In July 1996, Les Pieds dans le PAF criticised a scene in Dragon Ball Z showing "the absorption of a cyborg", which the group thought to be "the most sadistic scene seen in a children's programme". The anime was removed in November 1996.

Aside from criticism to the Japanese series, the release of these cartoons was also criticised. There were reports of nearly-systematic censors in cartoons, dubs of a low quality, "savage" removals of shows and even untimely commercial breaks, creating a sort of mix between Japanese animes and the show's editorial content. créant de fait un amalgame entre la série animée japonaise et le contenu éditorial de l'émission.

== French quotas ==
The 1990 law imposed a reduction in the airtime of Japanese cartoons and incentivised more French production, causing AB Production to produce its own content, largely sitcoms From 1991, it invested in cartoon production, with Sophie et Virginie, Les Jumeaux du bout tu monde and Les Misérables, as well as international co-productions such as and Le maître des bots.

=== Downfall ===
Signs of decay emerged in early 1995, when TF1 ordered Dominique Poussier to produce a document for the post-Dorothée phase. The weekday morning edition ended in favour of À tout Spip. In May, AB launched AB Sat and competed with TF1's TPS, which no longer wanted to work internally with AB, thus making it a new competitor. Over time, TF1 began to reduce its airtime, especially the Wednesday afternoon show which fell from three hours to just forty minutes. TF1 still had a contract with Dorothée until August 1997; the network subsequently started using every possible tactic to reduce its airtime further. From September to December 1996, it was retooled to match the internet phenomenon and was renamed Cyber Club Dorothée, but was a ratings failure. The successful anime series, which were in constant reruns (Saint Seiya and Dragon Ball Z) did not adapt to the new format.

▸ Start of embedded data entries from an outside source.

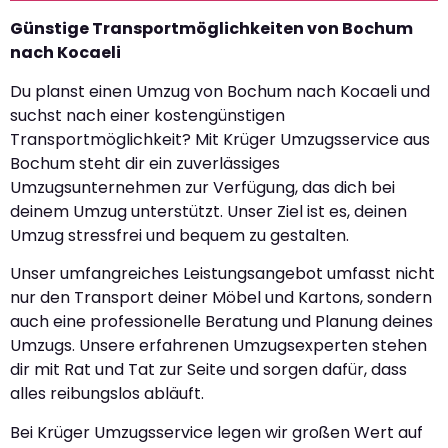
Günstige Transportmöglichkeiten von Bochum
nach Kocaeli
Du planst einen Umzug von Bochum nach Kocaeli und
suchst nach einer kostengünstigen
Transportmöglichkeit? Mit Krüger Umzugsservice aus
Bochum steht dir ein zuverlässiges
Umzugsunternehmen zur Verfügung, das dich bei
deinem Umzug unterstützt. Unser Ziel ist es, deinen
Umzug stressfrei und bequem zu gestalten.
Unser umfangreiches Leistungsangebot umfasst nicht
nur den Transport deiner Möbel und Kartons, sondern
auch eine professionelle Beratung und Planung deines
Umzugs. Unsere erfahrenen Umzugsexperten stehen
dir mit Rat und Tat zur Seite und sorgen dafür, dass
alles reibungslos abläuft.
Bei Krüger Umzugsservice legen wir großen Wert auf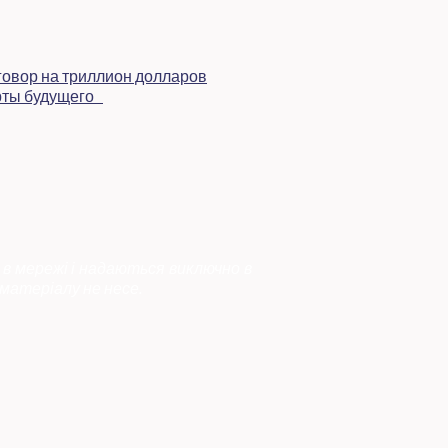
 в мережі і надаються виключно в
матеріалу не несе.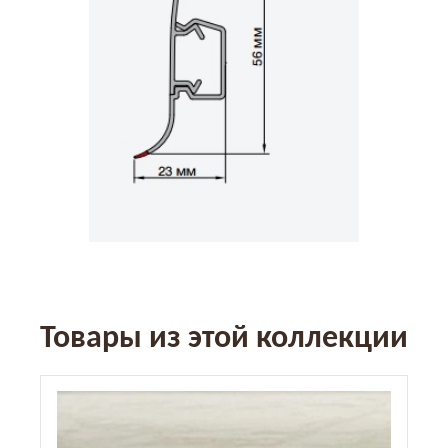
Товары из этой коллекции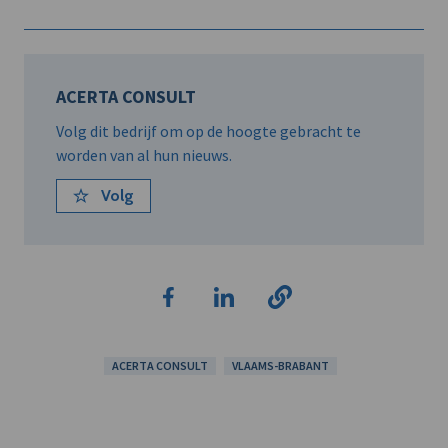
ACERTA CONSULT
Volg dit bedrijf om op de hoogte gebracht te
worden van al hun nieuws.
Volg
ACERTA CONSULT
VLAAMS-BRABANT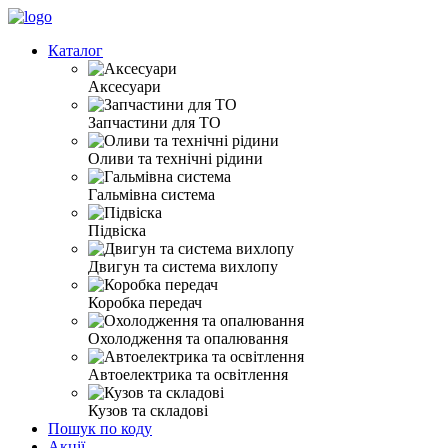
Каталог
Аксесуари
Запчастини для ТО
Оливи та технічні рідини
Гальмівна система
Підвіска
Двигун та система вихлопу
Коробка передач
Охолодження та опалювання
Автоелектрика та освітлення
Кузов та складові
Пошук по коду
Акції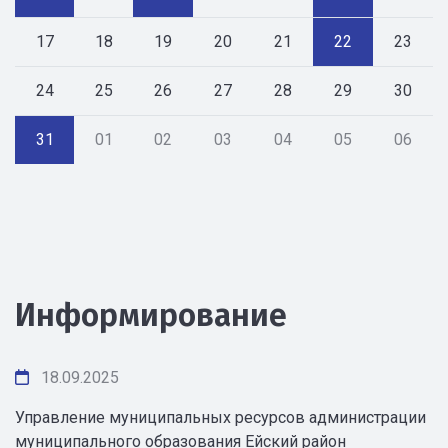
17
18
19
20
21
22
23
24
25
26
27
28
29
30
31
01
02
03
04
05
06
Информирование
18.09.2025
Управление муниципальных ресурсов администрации
муниципального образования Ейский район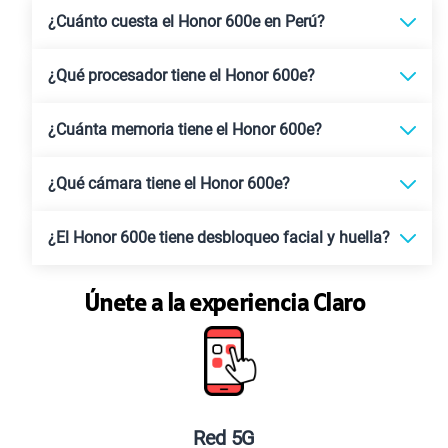
¿Cuánto cuesta el Honor 600e en Perú?
¿Qué procesador tiene el Honor 600e?
¿Cuánta memoria tiene el Honor 600e?
¿Qué cámara tiene el Honor 600e?
¿El Honor 600e tiene desbloqueo facial y huella?
Únete a la experiencia Claro
Red 5G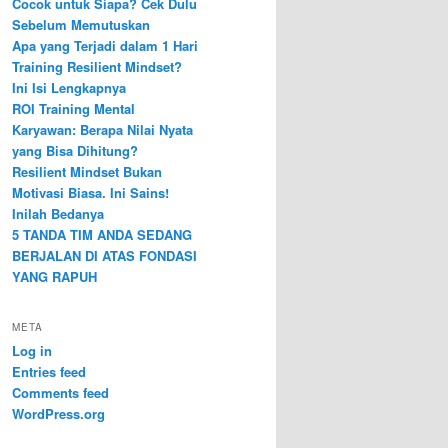
Cocok untuk Siapa? Cek Dulu
Sebelum Memutuskan
Apa yang Terjadi dalam 1 Hari
Training Resilient Mindset?
Ini Isi Lengkapnya
ROI Training Mental
Karyawan: Berapa Nilai Nyata
yang Bisa Dihitung?
Resilient Mindset Bukan
Motivasi Biasa. Ini Sains!
Inilah Bedanya
5 TANDA TIM ANDA SEDANG
BERJALAN DI ATAS FONDASI
YANG RAPUH
META
Log in
Entries feed
Comments feed
WordPress.org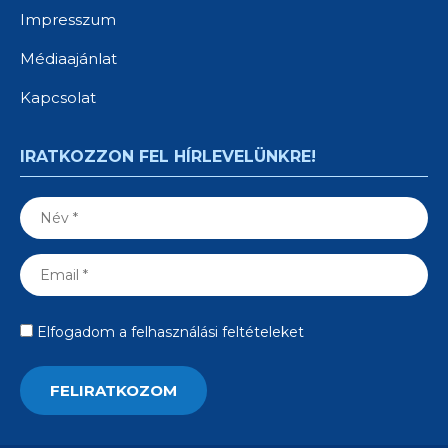
Impresszum
Médiaajánlat
Kapcsolat
IRATKOZZON FEL HÍRLEVELÜNKRE!
Elfogadom a felhasználási feltételeket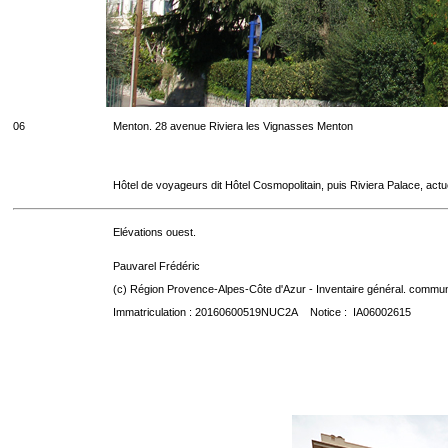
06
Menton. 28 avenue Riviera les Vignasses Menton
Hôtel de voyageurs dit Hôtel Cosmopolitain, puis Riviera Palace, act
Elévations ouest.
Pauvarel Frédéric
(c) Région Provence-Alpes-Côte d'Azur - Inventaire général. communic
Immatriculation : 20160600519NUC2A Notice : IA06002615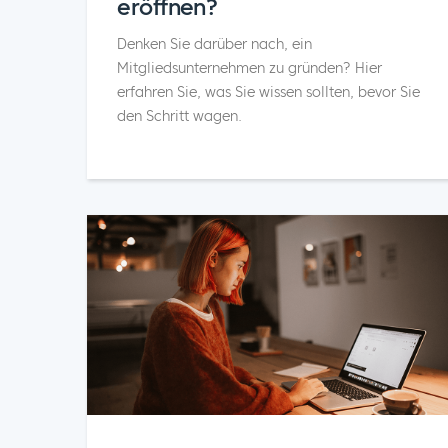
eröffnen?
Denken Sie darüber nach, ein
Mitgliedsunternehmen zu gründen? Hier
erfahren Sie, was Sie wissen sollten, bevor Sie
den Schritt wagen.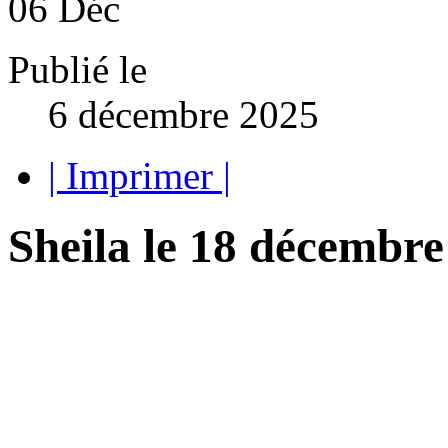
06
Déc
Publié le
6 décembre 2025
| Imprimer |
Sheila le 18 décembre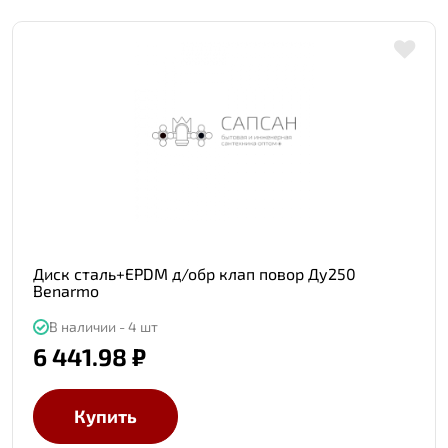
Диск сталь+EPDM д/обр клап повор Ду250
Benarmo
В наличии - 4 шт
6 441.98 ₽
Купить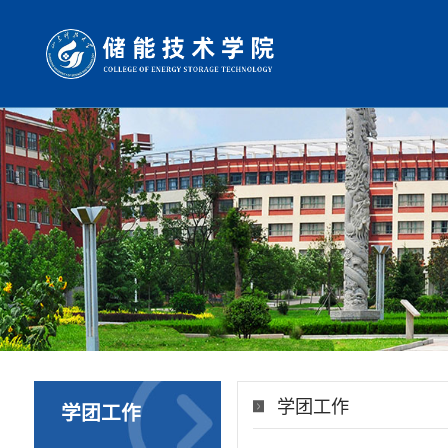
学团工作
学团工作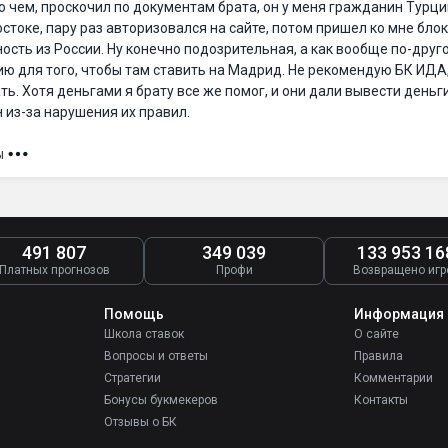
 о чем, проскочил по документам брата, он у меня гражданин Турци
стоке, пару раз авторизовался на сайте, потом пришел ко мне блок
сть из России. Ну конечно подозрительная, а как вообще по-друго
цию для того, чтобы там ставить на Мадрид. Не рекомендую БК ИДА
ть. Хотя деньгами я брату все же помог, и они дали вывести деньги
 из-за нарушения их правил.
ы
491 807
349 039
133 953 16
Платных прогнозов
Профи
Возвращено игр
Помощь
Информация
Школа ставок
О сайте
Вопросы и ответы
Правила
Стратегии
Комментарии
Бонусы букмекеров
Контакты
Отзывы о БК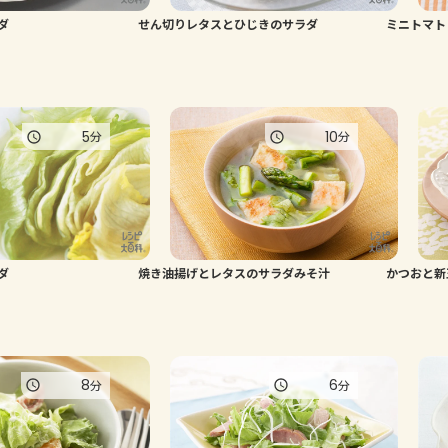
ダ
せん切りレタスとひじきのサラダ
ミニトマト
5
10
分
分
ダ
焼き油揚げとレタスのサラダみそ汁
かつおと新
8
6
分
分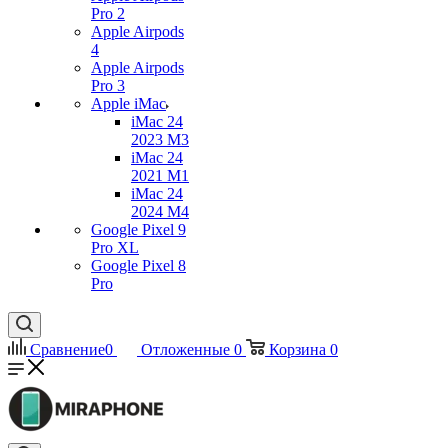
Pro 2
Apple Airpods
4
Apple Airpods
Pro 3
Apple iMac
iMac 24
2023 M3
iMac 24
2021 M1
iMac 24
2024 M4
Google Pixel 9
Pro XL
Google Pixel 8
Pro
Сравнение
0
Отложенные
0
Корзина
0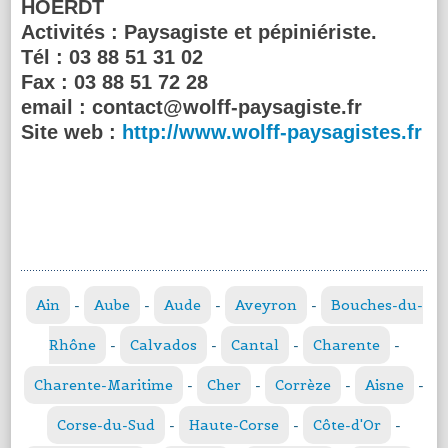
HOERDT
Activités :
Paysagiste et pépiniériste.
Tél :
03 88 51 31 02
Fax :
03 88 51 72 28
email :
contact@wolff-paysagiste.fr
Site web :
http://www.wolff-paysagistes.fr
Ain
-
Aube
-
Aude
-
Aveyron
-
Bouches-du-
Rhône
-
Calvados
-
Cantal
-
Charente
-
Charente-Maritime
-
Cher
-
Corrèze
-
Aisne
-
Corse-du-Sud
-
Haute-Corse
-
Côte-d'Or
-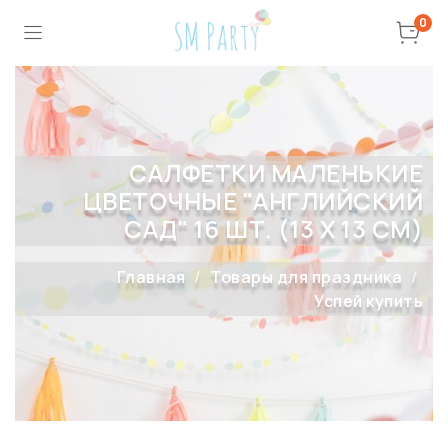
0
САЛФЕТКИ МАЛЕНЬКИЕ
ЦВЕТОЧНЫЕ "АНГЛИЙСКИЙ
САД" 16 ШТ. (13 Х 13 СМ)
Главная
Товары для праздника
Успей купить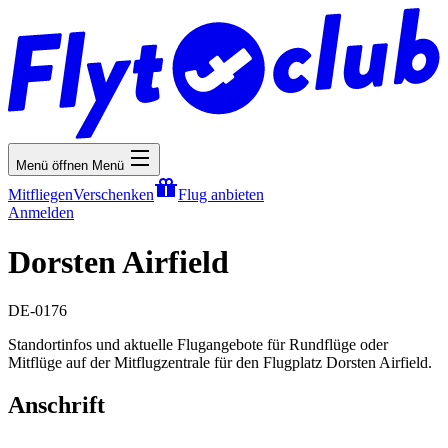
Menü öffnen
Menü
Mitfliegen
Verschenken
Flug anbieten
Anmelden
Dorsten Airfield
DE-0176
Standortinfos und aktuelle Flugangebote für Rundflüge oder
Mitflüge auf der Mitflugzentrale für den Flugplatz Dorsten Airfield.
Anschrift
-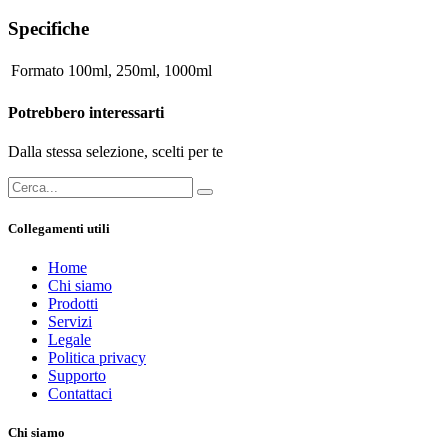
Specifiche
Formato
100ml
,
250ml
,
1000ml
Potrebbero interessarti
Dalla stessa selezione, scelti per te
Collegamenti utili
Home
Chi siamo
Prodotti
Servizi
Legale
Politica privacy
Supporto
Contattaci
Chi siamo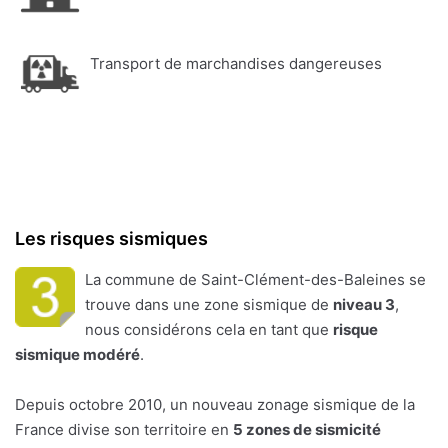
Transport de marchandises dangereuses
Les risques sismiques
La commune de Saint-Clément-des-Baleines se
trouve dans une zone sismique de
niveau 3
,
nous considérons cela en tant que
risque
sismique modéré
.
Depuis octobre 2010, un nouveau zonage sismique de la
France divise son territoire en
5 zones de sismicité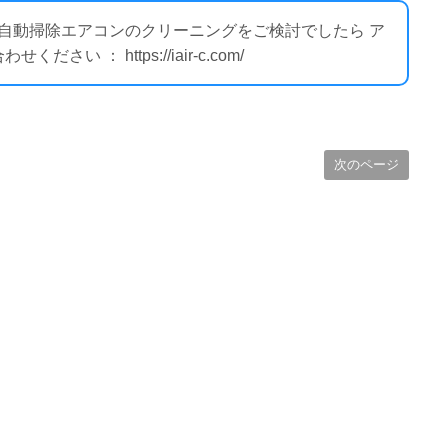
ー自動掃除エアコンのクリーニングをご検討でしたら ア
 ： https://iair-c.com/
次のページ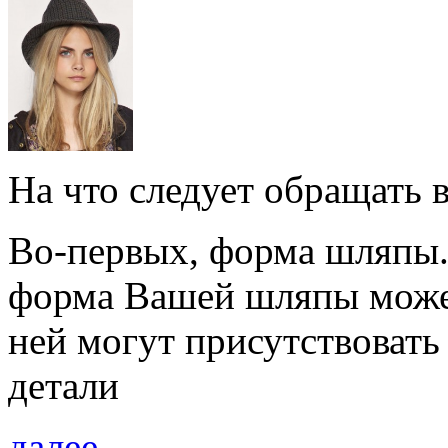
На что следует обращать
Во-первых, форма шляпы. 
форма Вашей шляпы может
ней могут присутствоват
детали
далее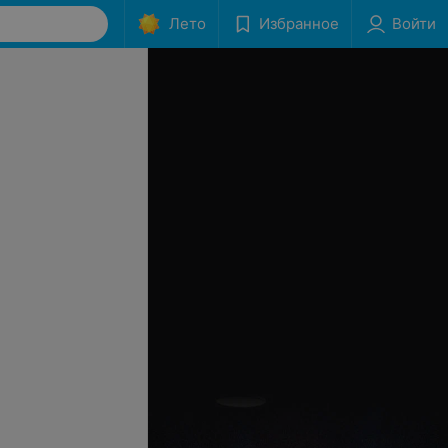
Лето
Избранное
Войти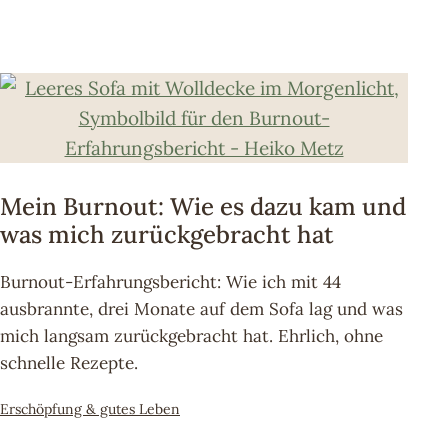
Mein Burnout: Wie es dazu kam und
was mich zurückgebracht hat
Burnout-Erfahrungsbericht: Wie ich mit 44
ausbrannte, drei Monate auf dem Sofa lag und was
mich langsam zurückgebracht hat. Ehrlich, ohne
schnelle Rezepte.
Kategorisiert
Erschöpfung & gutes Leben
als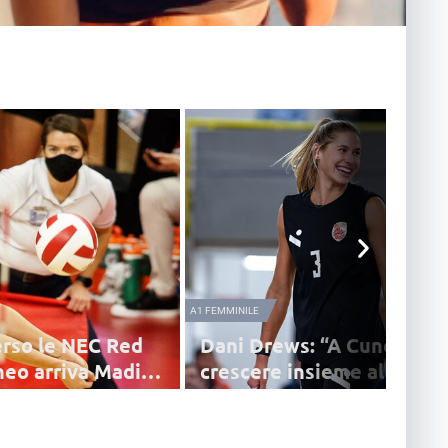
A1 FEMMINILE
rso le NEC Red
Dani Drews: “A Cuneo vog
neo arriva Madi
crescere insieme alla squ
a Cuneo per sostituire Wilhite
La schiacciatrice statunitense, neo-acquisto 
o dovrebbe arrivare la
si racconta in esclusiva: "La convocazione in
ska
nazionale mi ha cambiato la vita"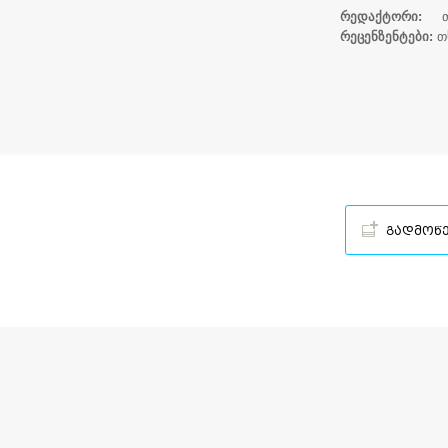
რედაქტორი:
თს
რეცენზენტები:
თს
სსუ-ს ქიმი
გადმოწ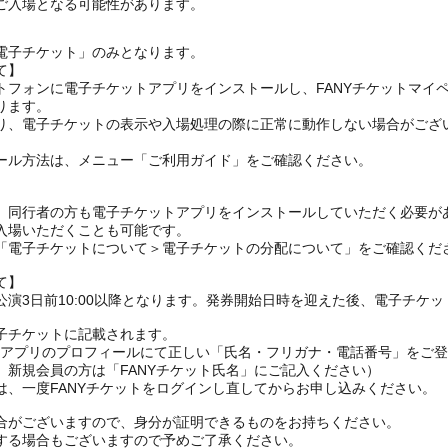
ご入場となる可能性があります。
電子チケット」のみとなります。
て】
トフォンに電子チケットアプリをインストールし、FANYチケットマイ
ります。
り、電子チケットの表示や入場処理の際に正常に動作しない場合がござ
ール方法は、メニュー「ご利用ガイド」をご確認ください。
、同行者の方も電子チケットアプリをインストールしていただく必要が
入場いただくことも可能です。
の「電子チケットについて＞電子チケットの分配について」をご確認くだ
て】
演3日前10:00以降となります。発券開始日時を迎えた後、電子チケ
子チケットに記載されます。
FANYアプリのプロフィールにて正しい「氏名・フリガナ・電話番号」を
、新規会員の方は「FANYチケット氏名」にご記入ください）
は、一度FANYチケットをログインし直してからお申し込みください
合がございますので、身分が証明できるものをお持ちください。
する場合もございますので予めご了承ください。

In January 1997, its airtime was reduced further, only seen on Wednesday mornings and early Saturday mornings. In March, TF1 announced that it would not renew its contract with AB and that Club Dorothée would end from 30 August. The final edition was pre-recorded on 26 August and broadcast on 29 August. TF1 rejected the final to air live, which went against Dorothée's wish to end it live. The edition ended at 11:02am, to the tune of Un jour on se retrouvera. The real final programme was broadcast on 30 August, and consisted solely of three episodes from the AB sitcom Pas de Pitié pour Les Croissants and highlights of the de facto final broadcast the previous day.